Action item:
Format the material as a numbered list from its first line up to and including the line containing "DE CE SĂ ALEGI MOBILE CARS PENTRU". Leave out any blank lines.

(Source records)
===

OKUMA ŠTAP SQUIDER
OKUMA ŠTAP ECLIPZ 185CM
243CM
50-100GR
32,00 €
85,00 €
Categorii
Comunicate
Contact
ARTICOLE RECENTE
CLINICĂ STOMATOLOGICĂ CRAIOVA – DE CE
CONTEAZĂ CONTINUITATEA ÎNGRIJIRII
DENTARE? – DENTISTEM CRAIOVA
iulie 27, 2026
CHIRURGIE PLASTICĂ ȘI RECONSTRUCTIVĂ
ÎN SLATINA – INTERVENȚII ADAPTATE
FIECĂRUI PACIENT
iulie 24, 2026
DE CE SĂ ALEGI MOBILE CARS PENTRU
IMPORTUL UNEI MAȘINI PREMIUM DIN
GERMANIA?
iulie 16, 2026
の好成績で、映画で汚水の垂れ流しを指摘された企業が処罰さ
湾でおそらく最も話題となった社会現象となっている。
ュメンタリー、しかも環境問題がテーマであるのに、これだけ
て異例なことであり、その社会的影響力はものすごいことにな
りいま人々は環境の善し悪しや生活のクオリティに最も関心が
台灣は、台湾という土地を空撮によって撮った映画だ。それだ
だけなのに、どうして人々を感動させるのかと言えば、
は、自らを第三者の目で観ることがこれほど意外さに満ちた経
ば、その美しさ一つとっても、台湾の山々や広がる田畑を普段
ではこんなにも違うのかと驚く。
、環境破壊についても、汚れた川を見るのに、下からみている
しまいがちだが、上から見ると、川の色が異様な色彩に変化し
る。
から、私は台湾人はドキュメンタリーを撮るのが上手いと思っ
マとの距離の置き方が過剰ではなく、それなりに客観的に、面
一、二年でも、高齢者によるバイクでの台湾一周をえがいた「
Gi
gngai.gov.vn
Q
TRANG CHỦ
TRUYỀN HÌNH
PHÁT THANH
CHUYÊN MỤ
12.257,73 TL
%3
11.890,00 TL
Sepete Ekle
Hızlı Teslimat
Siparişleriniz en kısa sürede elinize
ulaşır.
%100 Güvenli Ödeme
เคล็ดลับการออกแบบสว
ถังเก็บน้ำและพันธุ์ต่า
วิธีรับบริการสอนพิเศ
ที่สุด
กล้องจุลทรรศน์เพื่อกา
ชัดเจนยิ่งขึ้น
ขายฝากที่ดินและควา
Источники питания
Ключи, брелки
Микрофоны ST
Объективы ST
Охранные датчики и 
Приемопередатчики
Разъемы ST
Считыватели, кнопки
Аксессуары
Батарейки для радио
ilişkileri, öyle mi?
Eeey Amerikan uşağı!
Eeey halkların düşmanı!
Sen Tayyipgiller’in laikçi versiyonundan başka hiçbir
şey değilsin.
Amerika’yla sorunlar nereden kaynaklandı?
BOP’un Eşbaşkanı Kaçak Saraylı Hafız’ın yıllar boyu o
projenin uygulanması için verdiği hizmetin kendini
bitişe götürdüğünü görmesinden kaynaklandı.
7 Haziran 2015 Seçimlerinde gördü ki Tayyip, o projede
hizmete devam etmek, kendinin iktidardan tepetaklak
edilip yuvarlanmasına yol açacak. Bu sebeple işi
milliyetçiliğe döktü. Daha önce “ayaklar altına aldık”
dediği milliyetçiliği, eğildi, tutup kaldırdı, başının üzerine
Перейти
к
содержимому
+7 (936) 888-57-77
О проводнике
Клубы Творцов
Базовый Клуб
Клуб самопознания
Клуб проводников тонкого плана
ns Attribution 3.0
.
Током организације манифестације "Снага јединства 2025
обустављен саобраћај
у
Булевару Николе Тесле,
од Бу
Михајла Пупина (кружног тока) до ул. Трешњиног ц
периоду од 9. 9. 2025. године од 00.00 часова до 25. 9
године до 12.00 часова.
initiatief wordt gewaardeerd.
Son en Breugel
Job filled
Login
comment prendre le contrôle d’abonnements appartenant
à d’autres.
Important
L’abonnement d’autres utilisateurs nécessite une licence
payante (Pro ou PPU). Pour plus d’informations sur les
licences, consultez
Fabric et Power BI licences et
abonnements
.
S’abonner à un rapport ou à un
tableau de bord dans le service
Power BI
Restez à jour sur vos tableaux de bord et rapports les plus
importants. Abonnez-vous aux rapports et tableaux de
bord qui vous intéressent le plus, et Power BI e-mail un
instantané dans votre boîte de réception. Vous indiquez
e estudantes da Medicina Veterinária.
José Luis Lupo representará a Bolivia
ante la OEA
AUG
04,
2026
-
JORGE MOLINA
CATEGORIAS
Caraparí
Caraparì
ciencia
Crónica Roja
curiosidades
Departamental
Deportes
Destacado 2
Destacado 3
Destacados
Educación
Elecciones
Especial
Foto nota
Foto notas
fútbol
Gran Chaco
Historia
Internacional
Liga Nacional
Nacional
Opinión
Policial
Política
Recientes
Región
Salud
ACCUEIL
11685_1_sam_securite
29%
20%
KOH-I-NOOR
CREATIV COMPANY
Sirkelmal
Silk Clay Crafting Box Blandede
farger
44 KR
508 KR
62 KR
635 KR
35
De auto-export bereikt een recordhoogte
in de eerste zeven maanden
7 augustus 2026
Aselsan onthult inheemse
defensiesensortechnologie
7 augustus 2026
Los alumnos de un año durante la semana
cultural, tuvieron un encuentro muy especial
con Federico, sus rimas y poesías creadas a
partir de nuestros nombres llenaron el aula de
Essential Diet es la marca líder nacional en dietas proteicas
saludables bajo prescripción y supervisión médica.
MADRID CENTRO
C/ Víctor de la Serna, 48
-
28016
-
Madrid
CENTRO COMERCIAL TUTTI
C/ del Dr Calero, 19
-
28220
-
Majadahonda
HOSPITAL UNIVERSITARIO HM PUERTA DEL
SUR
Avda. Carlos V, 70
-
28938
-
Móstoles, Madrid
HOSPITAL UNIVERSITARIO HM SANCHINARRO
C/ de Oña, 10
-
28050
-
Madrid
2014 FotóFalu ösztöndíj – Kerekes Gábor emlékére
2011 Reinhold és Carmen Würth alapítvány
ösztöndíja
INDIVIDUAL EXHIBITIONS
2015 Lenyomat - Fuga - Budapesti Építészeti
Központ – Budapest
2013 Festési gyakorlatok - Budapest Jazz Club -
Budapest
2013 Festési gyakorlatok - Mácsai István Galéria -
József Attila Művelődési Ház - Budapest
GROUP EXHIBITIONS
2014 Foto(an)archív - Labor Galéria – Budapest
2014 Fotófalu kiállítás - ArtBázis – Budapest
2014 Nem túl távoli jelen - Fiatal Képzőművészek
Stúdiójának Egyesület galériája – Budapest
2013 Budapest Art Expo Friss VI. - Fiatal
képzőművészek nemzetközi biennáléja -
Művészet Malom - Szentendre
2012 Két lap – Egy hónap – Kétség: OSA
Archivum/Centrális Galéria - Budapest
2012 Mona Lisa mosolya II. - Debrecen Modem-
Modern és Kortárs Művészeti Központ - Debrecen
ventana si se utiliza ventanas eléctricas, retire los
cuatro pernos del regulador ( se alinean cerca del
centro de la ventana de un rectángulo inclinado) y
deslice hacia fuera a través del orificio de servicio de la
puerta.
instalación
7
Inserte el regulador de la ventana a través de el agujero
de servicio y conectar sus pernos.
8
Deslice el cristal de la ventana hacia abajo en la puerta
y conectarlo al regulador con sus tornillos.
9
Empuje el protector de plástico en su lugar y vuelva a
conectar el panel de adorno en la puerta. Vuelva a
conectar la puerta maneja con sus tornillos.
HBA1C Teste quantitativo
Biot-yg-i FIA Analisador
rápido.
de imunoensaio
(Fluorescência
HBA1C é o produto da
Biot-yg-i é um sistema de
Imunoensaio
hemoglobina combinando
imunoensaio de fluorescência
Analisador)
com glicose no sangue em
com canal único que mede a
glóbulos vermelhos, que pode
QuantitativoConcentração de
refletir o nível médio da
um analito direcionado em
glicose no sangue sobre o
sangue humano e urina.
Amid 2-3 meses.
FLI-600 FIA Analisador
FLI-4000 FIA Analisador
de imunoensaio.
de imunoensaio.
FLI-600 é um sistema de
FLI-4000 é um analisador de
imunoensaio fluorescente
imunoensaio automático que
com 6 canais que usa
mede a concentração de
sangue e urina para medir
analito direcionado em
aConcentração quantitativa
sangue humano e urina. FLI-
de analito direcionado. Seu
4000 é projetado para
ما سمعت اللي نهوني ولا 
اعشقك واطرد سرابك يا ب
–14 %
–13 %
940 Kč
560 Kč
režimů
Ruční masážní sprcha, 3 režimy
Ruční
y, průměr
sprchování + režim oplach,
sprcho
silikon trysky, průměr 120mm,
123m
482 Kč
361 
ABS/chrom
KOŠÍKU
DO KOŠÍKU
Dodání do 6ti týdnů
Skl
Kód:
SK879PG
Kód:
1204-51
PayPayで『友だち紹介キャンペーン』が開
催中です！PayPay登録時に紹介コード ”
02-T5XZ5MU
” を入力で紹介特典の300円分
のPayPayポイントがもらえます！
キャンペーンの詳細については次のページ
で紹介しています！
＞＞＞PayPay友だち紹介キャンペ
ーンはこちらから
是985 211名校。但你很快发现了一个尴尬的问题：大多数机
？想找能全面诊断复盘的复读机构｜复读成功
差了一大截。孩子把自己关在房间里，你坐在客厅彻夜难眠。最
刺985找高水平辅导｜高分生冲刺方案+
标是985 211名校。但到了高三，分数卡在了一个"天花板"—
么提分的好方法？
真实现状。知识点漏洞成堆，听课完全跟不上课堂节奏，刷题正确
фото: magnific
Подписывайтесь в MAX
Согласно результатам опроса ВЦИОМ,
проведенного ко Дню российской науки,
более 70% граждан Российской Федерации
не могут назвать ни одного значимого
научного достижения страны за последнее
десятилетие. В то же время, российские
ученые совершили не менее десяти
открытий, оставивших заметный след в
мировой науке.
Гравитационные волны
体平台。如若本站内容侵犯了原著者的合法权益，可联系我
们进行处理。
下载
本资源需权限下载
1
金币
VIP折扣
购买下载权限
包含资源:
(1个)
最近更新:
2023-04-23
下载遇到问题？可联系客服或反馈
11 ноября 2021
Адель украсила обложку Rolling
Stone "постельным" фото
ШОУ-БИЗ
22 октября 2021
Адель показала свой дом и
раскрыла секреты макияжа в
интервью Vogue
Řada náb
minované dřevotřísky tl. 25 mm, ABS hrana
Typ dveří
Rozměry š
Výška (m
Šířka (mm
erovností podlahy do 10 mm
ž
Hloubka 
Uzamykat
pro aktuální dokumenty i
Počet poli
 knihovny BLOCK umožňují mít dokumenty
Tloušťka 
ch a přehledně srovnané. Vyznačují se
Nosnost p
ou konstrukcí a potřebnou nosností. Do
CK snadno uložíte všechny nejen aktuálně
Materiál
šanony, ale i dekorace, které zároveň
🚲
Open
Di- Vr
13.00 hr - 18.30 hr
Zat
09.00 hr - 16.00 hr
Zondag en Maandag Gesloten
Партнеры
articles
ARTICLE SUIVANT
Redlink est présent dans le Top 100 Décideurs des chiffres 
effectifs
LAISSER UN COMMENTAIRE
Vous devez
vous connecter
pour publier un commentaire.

===

Your solution:
1. OKUMA ŠTAP SQUIDER
2. OKUMA ŠTAP ECLIPZ 185CM
3. 243CM
4. 50-100GR
5. 32,00 €
6. 85,00 €
7. Categorii
8. Comunicate
9. Contact
10. ARTICOLE RECENTE
11. CLINICĂ STOMATOLOGICĂ CRAIOVA – DE CE
12. CONTEAZĂ CONTINUITATEA ÎNGRIJIRII
13. DENTARE? – DENTISTEM CRAIOVA
14. iulie 27, 2026
15. CHIRURGIE PLASTICĂ ȘI RECONSTRUCTIVĂ
16. ÎN SLATINA – INTERVENȚII ADAPTATE
17. FIECĂRUI PACIENT
18. iulie 24, 2026
19. DE CE SĂ ALEGI MOBILE CARS PENTRU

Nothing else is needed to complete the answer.